The organization of the portion of the BVDV genome that encodes the proteins used in viral replication is very similar to that of human hepatitis C virus (HCV), another flavivirus. S. W. Behrens et al., J Virol 72, 2364–2372 (1998). It is believed that more than 80% of the individuals infected with HCV will eventually develop a chronic form of the disease. As the disease develops, the liver of the infected subject is progressively damaged, with the symptoms generally being commensurate with cirrhosis and liver failure (e.g., jaundice, abdominal swelling, and finally, coma). The cycle of disease from infection to significant liver damage can take 20 years or more. Liver failure due to HCV is the presently the leading cause of liver transplants in the United States. It is suspected that there are, at present, more than 5 million people in the United States that are infected with HCV, and perhaps as many as 200 million around the world, making HCV infection a significant public health threat.
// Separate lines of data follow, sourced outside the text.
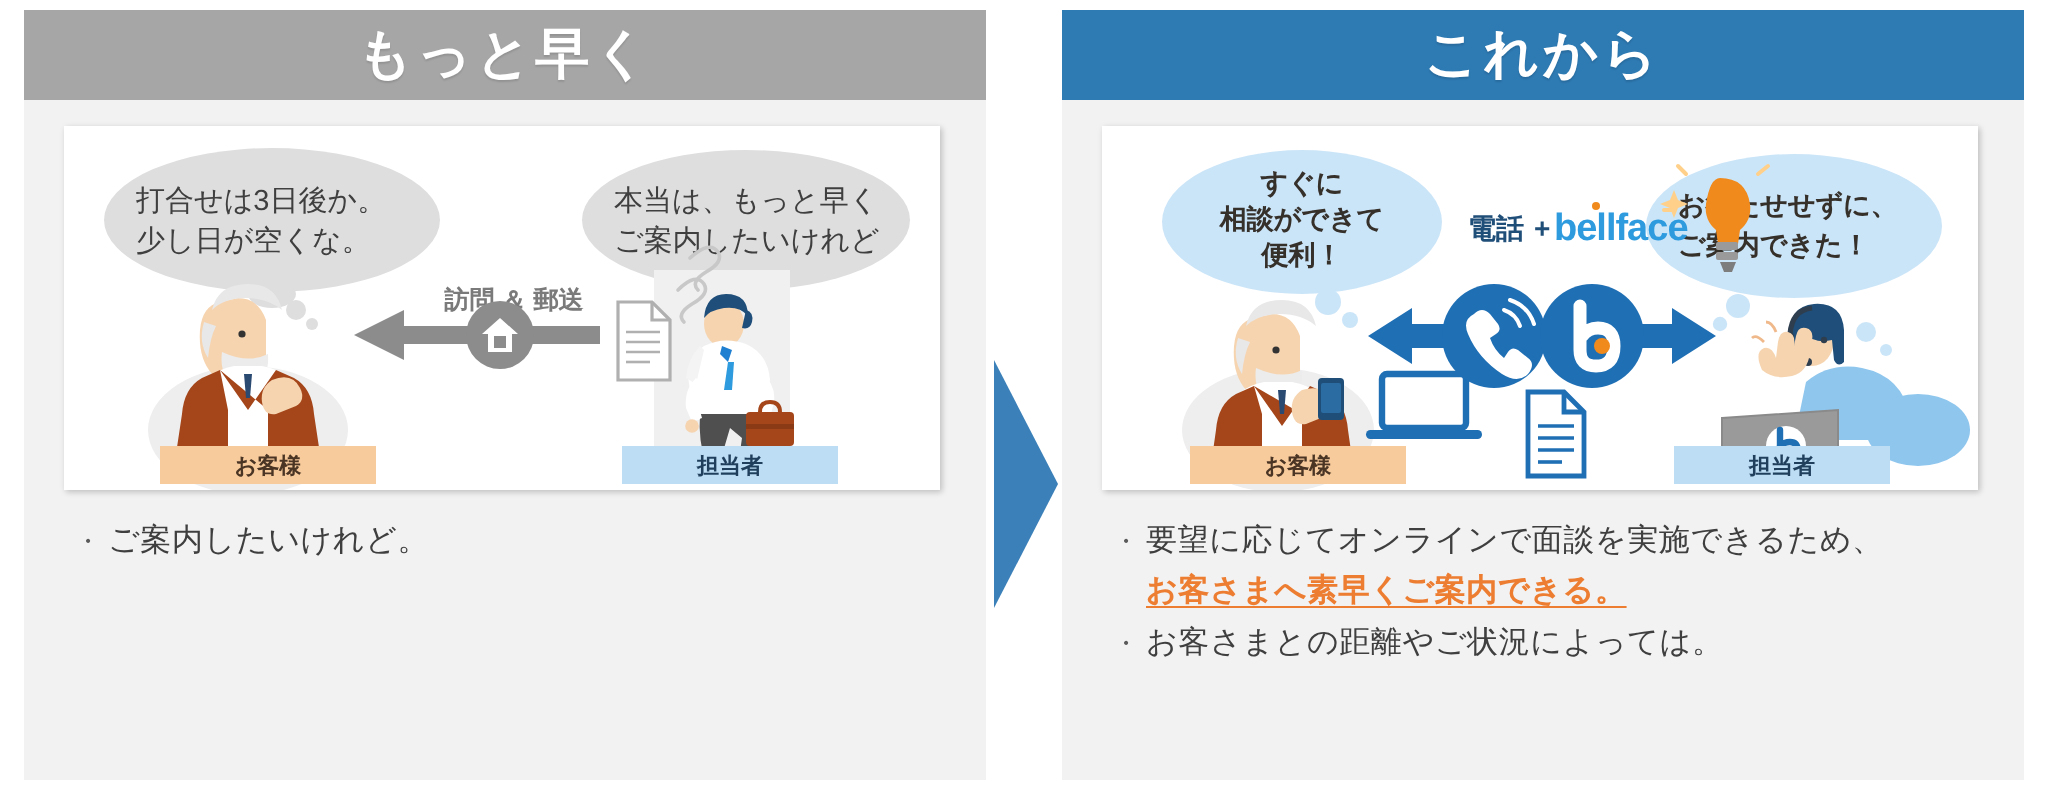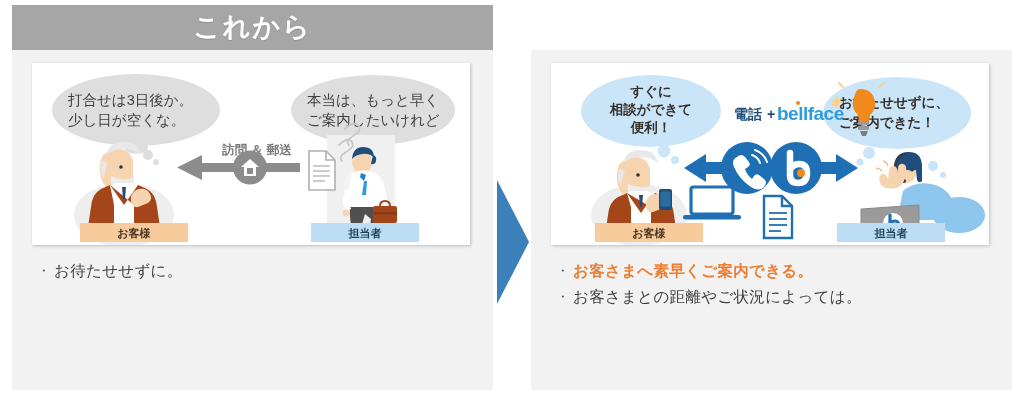--- a/index.html
+++ b/index.html
@@ -54,36 +54,37 @@
     letter-spacing:.3px;
   }
   .bullet .dot{
     width:20px;flex:0 0 20px;text-align:center;
     font-size:13px;line-height:25px;color:#5a5a5a;
   }
   .bullet .txt{flex:1;}
   .bullet .txt .l2{display:block;}
   .hl{
     color:#ed7d31;font-weight:bold;
+    text-decoration:underline;
     text-underline-offset:3px;
   }
 
   
   .chevron{
     position:absolute;left:493px;top:178px;
     width:38px;height:128px;
   }
 </style>
 </head>
 <body>
 
 <div class="slide">
 
   <div class="panel left">
-    <div class="panel-header">これから</div>
+    <div class="panel-header">もっと早く</div>
 
     <div class="panel-body">
 
       <div class="illus">
         <svg viewBox="0 0 438 182" xmlns="http://www.w3.org/2000/svg">
 
           <ellipse cx="104" cy="47" rx="84" ry="36" fill="#dedede"></ellipse>
           <ellipse cx="104" cy="84" rx="12" ry="7" fill="#dedede"></ellipse>
           <circle cx="116" cy="92" r="5" fill="#dedede"></circle>
           <circle cx="124" cy="99" r="3" fill="#dedede"></circle>
@@ -164,35 +165,36 @@
 
           <rect x="279" y="160" width="108" height="19" fill="#bdddf4"></rect>
           <text x="333" y="173.5" text-anchor="middle" font-family="'Liberation Sans',sans-serif" font-size="11" font-weight="bold" fill="#1f3f5c">担当者</text>
         </svg>
       </div>
 
       <div class="bullets">
         <div class="bullet">
           <span class="dot">・</span>
           <span class="txt">
-            <span class="l2">お待たせせずに。</span>
+            <span class="l2">ご案内したいけれど。</span>
           </span>
         </div>
       </div>
 
     </div>
   </div>
 
   <div class="chevron">
     <svg viewBox="0 0 38 128" xmlns="http://www.w3.org/2000/svg">
       <path d="M4 2 L36 64 L4 126 Z" fill="#3b80b8"></path>
     </svg>
   </div>
 
   <div class="panel right">
+    <div class="panel-header">これから</div>
 
     <div class="panel-body">
 
       <div class="illus">
         <svg viewBox="0 0 438 182" xmlns="http://www.w3.org/2000/svg">
 
           <ellipse cx="100" cy="48" rx="70" ry="36" fill="#cbe5f8"></ellipse>
           <circle cx="113" cy="88" r="6.5" fill="#cbe5f8"></circle>
           <circle cx="124" cy="97" r="4" fill="#cbe5f8"></circle>
           <text x="100" y="33" text-anchor="middle" font-family="'Liberation Sans',sans-serif" font-size="13.5" font-weight="bold" fill="#36302b">すぐに</text>
@@ -298,20 +300,21 @@
 
           <rect x="286" y="160" width="108" height="19" fill="#bdddf4"></rect>
           <text x="340" y="173.5" text-anchor="middle" font-family="'Liberation Sans',sans-serif" font-size="11" font-weight="bold" fill="#1f3f5c">担当者</text>
         </svg>
       </div>
 
       <div class="bullets">
         <div class="bullet">
           <span class="dot">・</span>
           <span class="txt">
+            <span>要望に応じてオンラインで面談を実施できるため、</span>
             <span class="l2 hl">お客さまへ素早くご案内できる。</span>
           </span>
         </div>
         <div class="bullet">
           <span class="dot">・</span>
           <span class="txt">
             <span>お客さまとの距離やご状況によっては。</span>
           </span>
         </div>
       </div>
The development of a vaccine for HCV infection is uncertain, due in part to the high mutation rate of the virus. Recombinant interferon alpha-2b (INTRON A®/Schering) has proved effective in some cases of chronic hepatitis C. However, it has been reported that relapse occurs in at least half the responders after the interferon alpha-2b treatment is discontinued. Additionally, interferon alpha-2b may exacerbate hepatocyte injury caused by autoimmune chronic active hepatitis. J. Y. N. Lau et al., Br Med J. 306, 469–470 (1993). The nucleotide analog ribavirin (VIRAZOLE®/ICN Pharmaceuticals) has been shown to reduce concentrations of hepatitis C viral RNA in an infected subject, although at a slower rate than interferon alpha-2b. As with BVDV infection, a need exists for an effective treatment for HCV infection.